Pride (superbia) was the foundation of all sin in medieval piety and theology.  A concept well-established on the Bible and the Church Fathers, pride was the devil’s original sin. Augustine of Hippo explained that pride was the original sin of human beings and led to The Fall and its horrible consequences. Citing Ecclesiasticus 10:14-15  to demonstrate this theological teaching, he asserted that pride led the devil to tempt humanity out of envy. He appealed to humanity’s pride through the lie that they would be like gods. [Augustine, On Nature and Grace 33.29. Idem, City of God 12. 6.]

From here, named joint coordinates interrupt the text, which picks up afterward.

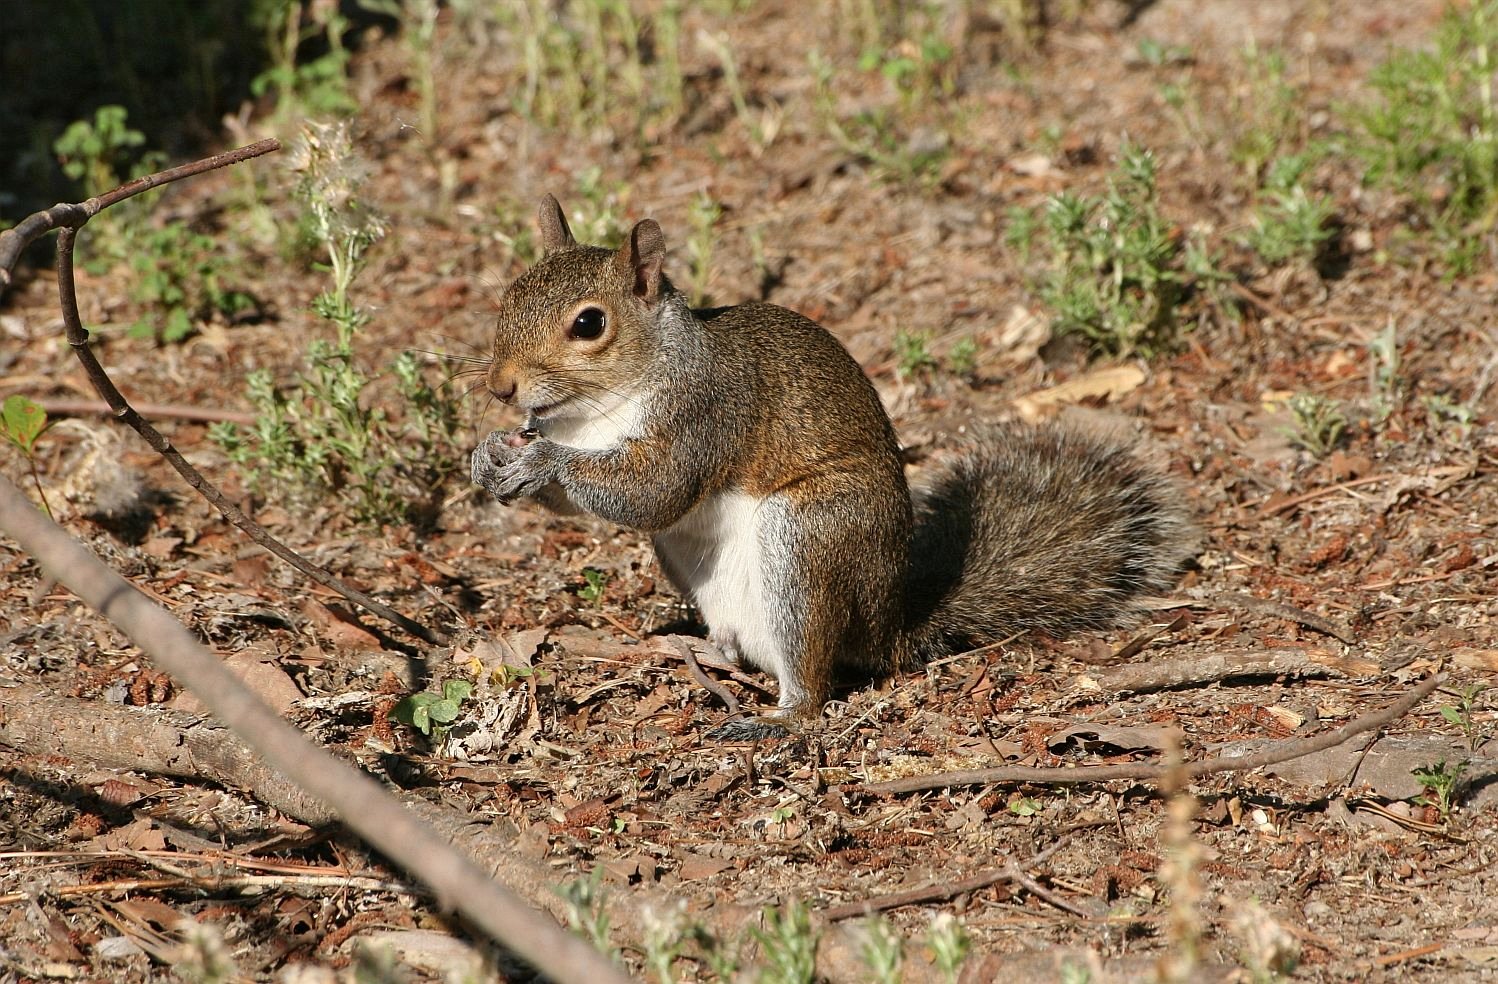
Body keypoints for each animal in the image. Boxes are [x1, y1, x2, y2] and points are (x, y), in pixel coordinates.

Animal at [471, 195, 1199, 740]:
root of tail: (888, 632)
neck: (597, 410)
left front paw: (543, 460)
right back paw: (689, 649)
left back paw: (779, 716)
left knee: (812, 678)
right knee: (738, 647)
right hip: (698, 567)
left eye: (589, 324)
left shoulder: (705, 413)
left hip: (810, 540)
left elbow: (654, 492)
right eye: (505, 298)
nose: (502, 388)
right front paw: (488, 457)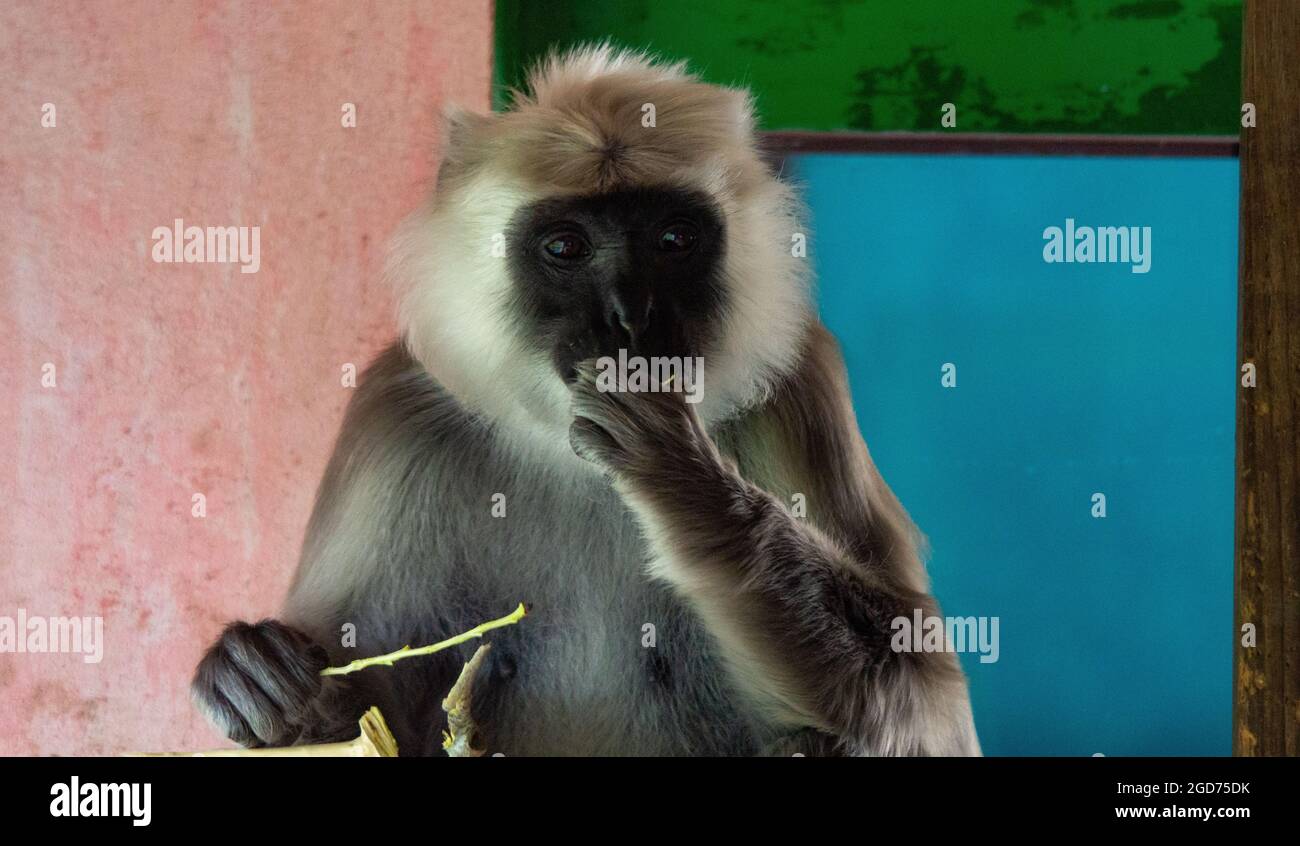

Augustine defined pride as the evil will from which the rebellious action against God’s commandment arose.  Pride, defined as the love of one’s own excellence, began as a voluntary choice to move away from the changeless Good (i.e., God) and to perversely exalt the self.   Augustine identified this self-centered exaltation as the main character trait of the community of sinful human beings.   [Augustine City of God 14. 13. Idem, De Genesi ad litteram 11. 14. 18]

Twelfth-century monastic theologians particularly focused on pride as the source of the soul’s demise.(See John of Salisbury’s Description of Pride)  In fact, as we read in the Rule of St Benedict the entire monastic way of life rested on self-denial as the means to humble one’s sinful pride.  Bernard of Clairvaux integrated the Augustinian theological tradition with Benedict’s practice.  His first published work was a devotional exposition of Benedict’s description of the monastic life as a ladder of humility.  In this work, Bernard explained the twelve steps of humility and pride.  He followed Augustine’s definition of pride as the love of one’s own excellence. According to Bernard, pride reaches its culmination in the habit of sinning driven by cupidity (cupiditas) [Bernard of Clairvaux, The Steps of Humility and Pride 4. 14, 21. 51, trans. M. Ambrose Conway OCSO. Kalamazoo 1989, 42, 77-78.]